----- Dataset entries

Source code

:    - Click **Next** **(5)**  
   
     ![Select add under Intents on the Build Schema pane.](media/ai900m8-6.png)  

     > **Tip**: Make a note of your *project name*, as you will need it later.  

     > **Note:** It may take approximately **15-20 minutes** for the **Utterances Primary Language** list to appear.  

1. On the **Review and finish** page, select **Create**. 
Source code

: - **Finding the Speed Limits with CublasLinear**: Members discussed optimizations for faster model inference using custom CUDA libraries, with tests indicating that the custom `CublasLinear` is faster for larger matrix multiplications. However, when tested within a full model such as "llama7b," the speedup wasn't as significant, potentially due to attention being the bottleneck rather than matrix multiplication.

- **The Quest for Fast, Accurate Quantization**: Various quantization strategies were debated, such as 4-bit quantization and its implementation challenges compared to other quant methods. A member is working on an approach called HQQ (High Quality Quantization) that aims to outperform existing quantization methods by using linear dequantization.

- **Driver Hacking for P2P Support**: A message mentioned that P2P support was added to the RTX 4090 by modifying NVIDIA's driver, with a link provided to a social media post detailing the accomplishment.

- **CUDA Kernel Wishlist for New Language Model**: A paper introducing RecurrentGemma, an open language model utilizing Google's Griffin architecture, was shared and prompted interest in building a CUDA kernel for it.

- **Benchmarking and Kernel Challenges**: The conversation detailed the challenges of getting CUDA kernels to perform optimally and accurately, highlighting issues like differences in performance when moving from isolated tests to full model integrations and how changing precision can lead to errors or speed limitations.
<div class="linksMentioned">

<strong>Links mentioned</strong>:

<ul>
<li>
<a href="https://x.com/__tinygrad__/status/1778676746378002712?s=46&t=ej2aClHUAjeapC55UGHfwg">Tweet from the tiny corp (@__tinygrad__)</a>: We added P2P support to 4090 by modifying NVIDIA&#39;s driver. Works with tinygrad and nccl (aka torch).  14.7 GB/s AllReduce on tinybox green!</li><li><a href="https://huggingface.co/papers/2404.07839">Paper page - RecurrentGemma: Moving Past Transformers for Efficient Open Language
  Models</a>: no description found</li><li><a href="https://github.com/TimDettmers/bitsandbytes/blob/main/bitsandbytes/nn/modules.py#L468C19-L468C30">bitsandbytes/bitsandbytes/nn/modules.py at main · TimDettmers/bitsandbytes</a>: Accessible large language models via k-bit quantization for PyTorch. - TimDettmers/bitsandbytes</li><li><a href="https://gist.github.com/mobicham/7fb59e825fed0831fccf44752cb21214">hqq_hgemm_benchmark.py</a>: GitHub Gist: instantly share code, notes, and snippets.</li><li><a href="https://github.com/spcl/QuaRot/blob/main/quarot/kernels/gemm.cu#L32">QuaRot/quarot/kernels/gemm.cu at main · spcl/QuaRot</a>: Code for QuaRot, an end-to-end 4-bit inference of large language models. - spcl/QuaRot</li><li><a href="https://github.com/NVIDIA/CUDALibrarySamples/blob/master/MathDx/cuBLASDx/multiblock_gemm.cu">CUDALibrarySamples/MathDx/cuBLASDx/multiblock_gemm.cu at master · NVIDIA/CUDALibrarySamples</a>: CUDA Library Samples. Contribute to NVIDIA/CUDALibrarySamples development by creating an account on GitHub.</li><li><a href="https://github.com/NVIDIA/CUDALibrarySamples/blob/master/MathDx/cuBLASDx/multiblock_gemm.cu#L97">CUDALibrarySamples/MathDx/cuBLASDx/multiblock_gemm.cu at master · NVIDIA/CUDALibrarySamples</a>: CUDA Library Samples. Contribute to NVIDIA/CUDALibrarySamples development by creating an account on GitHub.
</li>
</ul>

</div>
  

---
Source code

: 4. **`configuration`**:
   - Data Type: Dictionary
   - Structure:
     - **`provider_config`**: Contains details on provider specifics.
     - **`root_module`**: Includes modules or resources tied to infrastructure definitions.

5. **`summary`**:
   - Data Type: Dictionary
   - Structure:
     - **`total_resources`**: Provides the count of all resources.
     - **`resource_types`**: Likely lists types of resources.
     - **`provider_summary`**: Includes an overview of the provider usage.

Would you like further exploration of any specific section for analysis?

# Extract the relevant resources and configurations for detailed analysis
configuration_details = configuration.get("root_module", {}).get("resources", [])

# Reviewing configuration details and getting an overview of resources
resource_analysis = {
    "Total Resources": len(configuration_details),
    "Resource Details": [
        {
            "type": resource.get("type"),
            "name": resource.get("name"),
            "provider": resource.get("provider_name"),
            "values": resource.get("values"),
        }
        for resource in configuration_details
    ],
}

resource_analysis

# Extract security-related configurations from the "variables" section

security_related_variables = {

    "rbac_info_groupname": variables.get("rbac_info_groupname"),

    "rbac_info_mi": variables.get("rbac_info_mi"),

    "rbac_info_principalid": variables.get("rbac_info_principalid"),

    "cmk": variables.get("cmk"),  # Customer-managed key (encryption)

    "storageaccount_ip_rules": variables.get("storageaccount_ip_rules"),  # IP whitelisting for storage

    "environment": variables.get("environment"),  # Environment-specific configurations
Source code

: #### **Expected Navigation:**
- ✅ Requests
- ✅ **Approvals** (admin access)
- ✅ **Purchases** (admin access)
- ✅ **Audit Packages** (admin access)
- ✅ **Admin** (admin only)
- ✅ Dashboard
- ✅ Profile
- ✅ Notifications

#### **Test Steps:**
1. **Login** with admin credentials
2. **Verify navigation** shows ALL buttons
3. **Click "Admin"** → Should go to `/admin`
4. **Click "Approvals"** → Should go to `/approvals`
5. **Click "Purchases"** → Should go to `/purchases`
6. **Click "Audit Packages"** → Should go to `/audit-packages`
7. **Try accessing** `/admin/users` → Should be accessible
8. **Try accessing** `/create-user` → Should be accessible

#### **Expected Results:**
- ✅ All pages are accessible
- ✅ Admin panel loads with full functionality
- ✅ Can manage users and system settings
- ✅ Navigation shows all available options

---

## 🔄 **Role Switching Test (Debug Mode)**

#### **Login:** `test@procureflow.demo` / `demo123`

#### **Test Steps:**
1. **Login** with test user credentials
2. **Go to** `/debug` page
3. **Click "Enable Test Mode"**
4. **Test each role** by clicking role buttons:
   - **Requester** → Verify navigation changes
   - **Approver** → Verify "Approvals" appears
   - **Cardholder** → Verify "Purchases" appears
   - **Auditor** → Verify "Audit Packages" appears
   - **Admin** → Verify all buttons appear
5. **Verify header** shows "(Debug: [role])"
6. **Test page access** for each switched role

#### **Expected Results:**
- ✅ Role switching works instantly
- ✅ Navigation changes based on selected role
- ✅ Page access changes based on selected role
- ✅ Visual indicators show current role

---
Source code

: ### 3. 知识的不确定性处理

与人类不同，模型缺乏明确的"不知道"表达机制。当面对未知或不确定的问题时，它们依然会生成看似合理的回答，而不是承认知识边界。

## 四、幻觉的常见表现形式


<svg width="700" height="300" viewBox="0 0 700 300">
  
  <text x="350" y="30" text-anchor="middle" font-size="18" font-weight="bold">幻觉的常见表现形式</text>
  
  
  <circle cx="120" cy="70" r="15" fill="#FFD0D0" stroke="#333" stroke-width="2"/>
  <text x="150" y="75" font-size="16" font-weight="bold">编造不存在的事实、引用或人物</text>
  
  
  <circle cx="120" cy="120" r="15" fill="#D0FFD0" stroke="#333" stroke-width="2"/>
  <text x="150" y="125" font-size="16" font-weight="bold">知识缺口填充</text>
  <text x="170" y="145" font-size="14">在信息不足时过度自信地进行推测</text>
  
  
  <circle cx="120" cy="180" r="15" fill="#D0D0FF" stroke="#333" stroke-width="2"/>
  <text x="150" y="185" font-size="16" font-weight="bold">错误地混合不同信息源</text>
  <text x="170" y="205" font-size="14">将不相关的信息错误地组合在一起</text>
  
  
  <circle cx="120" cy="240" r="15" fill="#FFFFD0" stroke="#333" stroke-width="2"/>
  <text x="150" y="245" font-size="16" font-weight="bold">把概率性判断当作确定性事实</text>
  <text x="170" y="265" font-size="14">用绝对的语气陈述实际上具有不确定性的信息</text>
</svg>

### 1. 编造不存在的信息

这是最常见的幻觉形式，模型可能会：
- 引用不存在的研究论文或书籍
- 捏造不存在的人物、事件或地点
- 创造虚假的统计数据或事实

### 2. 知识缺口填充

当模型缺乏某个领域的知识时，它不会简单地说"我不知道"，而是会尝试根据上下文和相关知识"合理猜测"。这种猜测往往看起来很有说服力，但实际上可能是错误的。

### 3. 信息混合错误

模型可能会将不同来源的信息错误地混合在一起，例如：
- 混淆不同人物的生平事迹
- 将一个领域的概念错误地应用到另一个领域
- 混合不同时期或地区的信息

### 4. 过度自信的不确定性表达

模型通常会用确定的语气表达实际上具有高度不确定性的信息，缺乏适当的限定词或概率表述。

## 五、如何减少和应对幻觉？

----------

=== Task item ===
Transcribe verbatim. Cover the lines from the first line of the entries above to the line containing "- **CUDA Kernel", inclusive.

=== Answer area ===
Source code

:    - Click **Next** **(5)**  
   
     ![Select add under Intents on the Build Schema pane.](media/ai900m8-6.png)  

     > **Tip**: Make a note of your *project name*, as you will need it later.  

     > **Note:** It may take approximately **15-20 minutes** for the **Utterances Primary Language** list to appear.  

1. On the **Review and finish** page, select **Create**. 
Source code

: - **Finding the Speed Limits with CublasLinear**: Members discussed optimizations for faster model inference using custom CUDA libraries, with tests indicating that the custom `CublasLinear` is faster for larger matrix multiplications. However, when tested within a full model such as "llama7b," the speedup wasn't as significant, potentially due to attention being the bottleneck rather than matrix multiplication.

- **The Quest for Fast, Accurate Quantization**: Various quantization strategies were debated, such as 4-bit quantization and its implementation challenges compared to other quant methods. A member is working on an approach called HQQ (High Quality Quantization) that aims to outperform existing quantization methods by using linear dequantization.

- **Driver Hacking for P2P Support**: A message mentioned that P2P support was added to the RTX 4090 by modifying NVIDIA's driver, with a link provided to a social media post detailing the accomplishment.

- **CUDA Kernel Wishlist for New Language Model**: A paper introducing RecurrentGemma, an open language model utilizing Google's Griffin architecture, was shared and prompted interest in building a CUDA kernel for it.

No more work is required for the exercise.